Halley and Macon eventually start a relationship. He takes her to his and Michael's favorite hangout and once come close to having sex. Halley and her mother get into an argument and on New Year's Eve that got her punished, Halley sneaks out with Macon to a party. Again, they come very close to having sex but this time Halley stops it and Macon is upset. On their way home, they are both upset and distracted and hit a tree. Halley gets a broken arm, but otherwise they both walk away from it unharmed, but Halley breaks up with Macon saying that she can't wait around for him to grow up. Later things go awry when Halley finds Ashley drunk on the family's front porch. Finding a male stripper's thong around her neck, Halley witnesses the break-up of her sister's engagement. She also learns that her mother sneaks out once a week to have sex with a man she met a couple of weeks previously, Steve. After another make-up, Lewis proposes to Ashley again, this time at a crowded airport: she says yes.

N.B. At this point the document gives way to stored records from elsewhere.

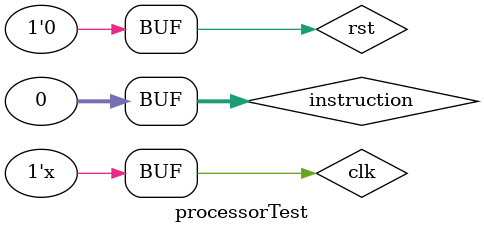
<source format=sv>
`timescale 10ns/10ns
module processorTest();

	logic rst,clk,WR,MemtoReg;
	logic [7:0] address;
	logic [31:0] writeData,instruction;
	processor myProcessor(.rst(rst),.clk(clk),.readData({24'b0,address}),.instruction(instruction),.WR(WR),.address(address),.writeData(writeData),.MemtoRegOut(MemtoReg));
	
	always begin
		#10;
		clk=!clk;
		
	end
	initial begin
		clk=1;
		rst=1;
		instruction=0;
		
		#10; //negedge
		rst=0;
		
		
		#10; //posedge
		instruction=32'he3a00004;  //mov r0,#4
		

		
		#10; //negedge
		
		
		
		
		
		#10; //posedge
		instruction=32'he3a01002;  //mov r1,#2
		

		
		#10; //negedge
		
		#10; //posedge
		instruction=32'he3a02003; //mov r2,#3
		
		
		#10; //negedge
		
		
		#10; //posedge
		instruction=32'he0813002; //add r3,r1,r2

		
		
		#10;//negedge
		
		
		
		#10; //posedge
		instruction=32'he1530000; //cmp r3,r0;
		
		
		#10;//negedge
		
		#10; //posedge
		instruction=32'hca00002c;  //  bgt a direccion 0x2c (deberia ser exitoso)
		
		#10; //negedge
		
		#10;//posedge
		instruction=32'hba00003c; //blt a direccion 0x3c (debe fallar)
		
		#10; //negedge
		
		#10; //posedge
		instruction=32'he1520000; //cmp r2,r0;
		
		
		#10;//negedge
		
		  
		  
		  
		#10; //posedge
		instruction=32'hca00004c;  //  bgt a direccion 0x4c (debe fallar)
		
		#10; //negedge
		
		#10;//posedge
		instruction=32'hba00005c; //blt a direccion 0x5c (debe ser exitoso)
		
		#10; //negedge
		
		#10;//posedge 
		instruction=32'hea00006c;  // b a direccion 6c (debe ser exitoso)
		
		#10; //negedge
		
		#10; //posedge
		instruction=0;
		
		#100;

	
	end

endmodule 
</source>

On the day of Ashley and Lewis' wedding, Macon bursts into Len's radio studio, professing his apologies and love to Halley. He then heads to the wedding. On the way, he finds Scarlett, who insisted on walking to the wedding, going into labor on the side of the road. He puts her in the car and walks into the wedding, getting Halley's attention. The three rush to the hospital, leaving Scarlett's mother left behind.

While Scarlett is having her baby, Halley makes a list of all the little things she hates about Macon, the way his hair falls over his face, the way his voice gets low when he's serious, the way he bites his lip when he's nervous and the way his eyebrow twitches. Halley playfully uses Macon's 'Jedi Mind Trick' and they kiss and dance briefly in the hallway. The movie then ends with Halley and Macon embracing and viewers see that Scarlett gave birth to a baby girl.

==Soundtrack==
===Track listing===
1. "Billy S." - Skye Sweetnam
2. "Do You Realize??" - The Flaming Lips
3. "It's on the Rocks" - The Donnas
4. "Why Can't I?" - Liz Phair
5. "Wild World" - Beth Orton
6. "Not Myself" - John Mayer
7. "That's When I Love You" - Aslyn
8. "Thinking About Tomorrow" - Beth Orton
9. "Promise Ring" - Tremolo
10. "Take the Long Road and Walk It" - The Music
11. "Waves" - Marjorie Fair
12. "Surrender" - Echo
13. "Wild World" - Cat Stevens

==Reception==
===Critical reception===
The film was not well received. On Rotten Tomatoes, it received a 27% approval rating based on 98 reviews, with an average rating 4.6/10. The site's consensus describes it as a "soap opera for teens." Metacritic, which uses a weighted average, assigned the a score of 45 out of 100, based on 29 critics, indicating "mixed or average" reviews.

===Box office===
In its opening weekend, the film grossed $5,809,960 million in 2,319 theaters in the United States and Canada, ranking #8 at the box office. By the end of its run, How to Deal grossed $14,195,227 domestically and $112,905 internationally, totaling $14,308,132 worldwide.